▶ Exercise instructions
Without the images, output every record exactly as it appears.

▶ Records shown
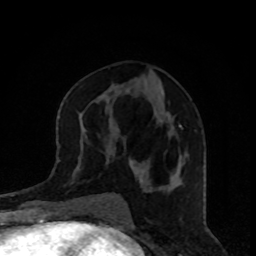
Breast MRI, one axial slice; slice 41 of 80 in the series (ordered by position); cropped to one breast; dynamic contrast-enhanced series, time point 2 of 8 at this slice position (early post-contrast); 1.5 T; TE 4.2 ms, TR 7 ms; 256 × 256 image matrix, field of view 160 × 160 mm. Female patient.
Outlined on this slice (semi-automatically segmented with operator editing):
- enhancing-tissue mask used for the functional tumour volume (all voxels passing the contrast-enhancement thresholds inside the analysis volume; usually the tumour): bounding box [x1, y1, x2, y2] px = [130, 125, 182, 169]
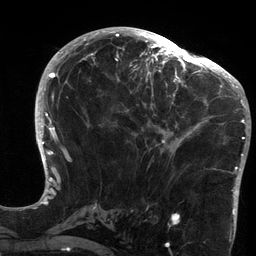
Breast MRI (dynamic contrast-enhanced), one axial slice. Slice 65 of 134 in the series (ordered by position). Cropped to one breast. Dynamic contrast-enhanced series, time point 2 of 6 at this slice position (early post-contrast). 3 T. TE 2.7 ms, TR 6.5 ms. 1.2 mm slice thickness. 256 × 256 image matrix, field of view 200 × 200 mm. Female patient.
Outlined on this slice (semi-automatic segmentation, software-assisted and operator-edited):
- enhancing-tissue mask used for the functional tumour volume (all voxels passing the contrast-enhancement thresholds inside the analysis volume; usually the tumour): box from (x=119, y=64) to (x=213, y=154) px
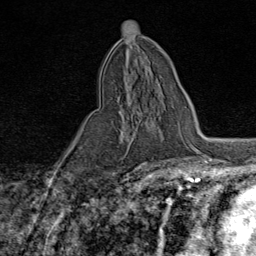
Breast MRI (dynamic contrast-enhanced), one axial slice; slice 40 of 80 in the series (ordered by position); cropped to one breast; dynamic contrast-enhanced series, time point 2 of 9 at this slice position (early post-contrast); 1.5 T; TE 1.8 ms, TR 4.3 ms; 2 mm slice thickness; 256 × 256 image matrix. Female patient.
Structures marked on this image (semi-automatically segmented with operator editing):
- enhancing-tissue mask used for the functional tumour volume (all voxels passing the contrast-enhancement thresholds inside the analysis volume; usually the tumour): box from (x=117, y=92) to (x=174, y=123) px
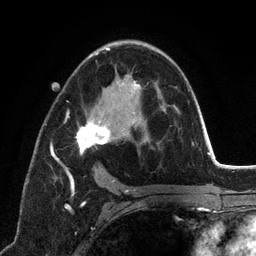
Breast MRI (dynamic contrast-enhanced), one axial slice; position 75 of 134 along the scan axis; cropped to one breast; dynamic contrast-enhanced series, time point 2 of 6 at this slice position (early post-contrast); 3 T; TE 2.8 ms, TR 7.3 ms; 256 × 256 image matrix, field of view 180 × 180 mm. Female patient.
Annotated regions visible in this slice (semi-automatically segmented with operator editing):
- enhancing-tissue mask used for the functional tumour volume (all voxels passing the contrast-enhancement thresholds inside the analysis volume; usually the tumour): bounding box (x1, y1, x2, y2) in pixels: (50, 48, 141, 196)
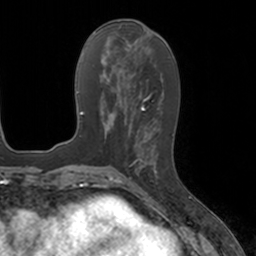
Breast MRI, one axial slice. Slice 64 of 160 in the series (ordered by position). Cropped to one breast. Dynamic contrast-enhanced series, time point 2 of 7 at this slice position (early post-contrast). 3 T. TE 1.8 ms, TR 4 ms. 1 mm slice thickness. 256 × 256 image matrix. Female patient.
Outlined on this slice (semi-automatic segmentation, software-assisted and operator-edited):
- enhancing-tissue mask used for the functional tumour volume (all voxels passing the contrast-enhancement thresholds inside the analysis volume; usually the tumour): box from (x=133, y=134) to (x=159, y=183) px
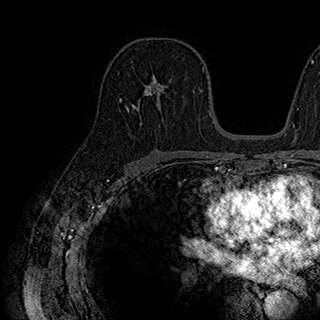
Breast MRI (dynamic contrast-enhanced), one axial slice; position 110 of 180 along the scan axis; cropped to one breast; dynamic contrast-enhanced series, time point 2 of 7 at this slice position (early post-contrast); 1.5 T; TE 2.8 ms, TR 5.4 ms; 1 mm slice thickness; 320 × 320 image matrix, field of view 225 × 225 mm. Female patient.
Structures marked on this image (semi-automatically segmented with operator editing):
- enhancing-tissue mask used for the functional tumour volume (all voxels passing the contrast-enhancement thresholds inside the analysis volume; usually the tumour): bounding box (x1, y1, x2, y2) in pixels: (126, 75, 187, 107)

▶ Completed exercise
Breast MRI, one axial slice; slice 41 of 80 in the series (ordered by position); cropped to one breast; dynamic contrast-enhanced series, time point 2 of 8 at this slice position (early post-contrast); 1.5 T; TE 4.2 ms, TR 7 ms; 256 × 256 image matrix, field of view 160 × 160 mm. Female patient.
Outlined on this slice (semi-automatically segmented with operator editing):
- enhancing-tissue mask used for the functional tumour volume (all voxels passing the contrast-enhancement thresholds inside the analysis volume; usually the tumour): bounding box [x1, y1, x2, y2] px = [130, 125, 182, 169]
Breast MRI (dynamic contrast-enhanced), one axial slice. Slice 65 of 134 in the series (ordered by position). Cropped to one breast. Dynamic contrast-enhanced series, time point 2 of 6 at this slice position (early post-contrast). 3 T. TE 2.7 ms, TR 6.5 ms. 1.2 mm slice thickness. 256 × 256 image matrix, field of view 200 × 200 mm. Female patient.
Outlined on this slice (semi-automatic segmentation, software-assisted and operator-edited):
- enhancing-tissue mask used for the functional tumour volume (all voxels passing the contrast-enhancement thresholds inside the analysis volume; usually the tumour): box from (x=119, y=64) to (x=213, y=154) px
Breast MRI (dynamic contrast-enhanced), one axial slice; slice 40 of 80 in the series (ordered by position); cropped to one breast; dynamic contrast-enhanced series, time point 2 of 9 at this slice position (early post-contrast); 1.5 T; TE 1.8 ms, TR 4.3 ms; 2 mm slice thickness; 256 × 256 image matrix. Female patient.
Structures marked on this image (semi-automatically segmented with operator editing):
- enhancing-tissue mask used for the functional tumour volume (all voxels passing the contrast-enhancement thresholds inside the analysis volume; usually the tumour): box from (x=117, y=92) to (x=174, y=123) px
Breast MRI (dynamic contrast-enhanced), one axial slice; position 75 of 134 along the scan axis; cropped to one breast; dynamic contrast-enhanced series, time point 2 of 6 at this slice position (early post-contrast); 3 T; TE 2.8 ms, TR 7.3 ms; 256 × 256 image matrix, field of view 180 × 180 mm. Female patient.
Annotated regions visible in this slice (semi-automatically segmented with operator editing):
- enhancing-tissue mask used for the functional tumour volume (all voxels passing the contrast-enhancement thresholds inside the analysis volume; usually the tumour): bounding box (x1, y1, x2, y2) in pixels: (50, 48, 141, 196)
Breast MRI, one axial slice. Slice 64 of 160 in the series (ordered by position). Cropped to one breast. Dynamic contrast-enhanced series, time point 2 of 7 at this slice position (early post-contrast). 3 T. TE 1.8 ms, TR 4 ms. 1 mm slice thickness. 256 × 256 image matrix. Female patient.
Outlined on this slice (semi-automatic segmentation, software-assisted and operator-edited):
- enhancing-tissue mask used for the functional tumour volume (all voxels passing the contrast-enhancement thresholds inside the analysis volume; usually the tumour): box from (x=133, y=134) to (x=159, y=183) px
Breast MRI (dynamic contrast-enhanced), one axial slice; position 110 of 180 along the scan axis; cropped to one breast; dynamic contrast-enhanced series, time point 2 of 7 at this slice position (early post-contrast); 1.5 T; TE 2.8 ms, TR 5.4 ms; 1 mm slice thickness; 320 × 320 image matrix, field of view 225 × 225 mm. Female patient.
Structures marked on this image (semi-automatically segmented with operator editing):
- enhancing-tissue mask used for the functional tumour volume (all voxels passing the contrast-enhancement thresholds inside the analysis volume; usually the tumour): bounding box (x1, y1, x2, y2) in pixels: (126, 75, 187, 107)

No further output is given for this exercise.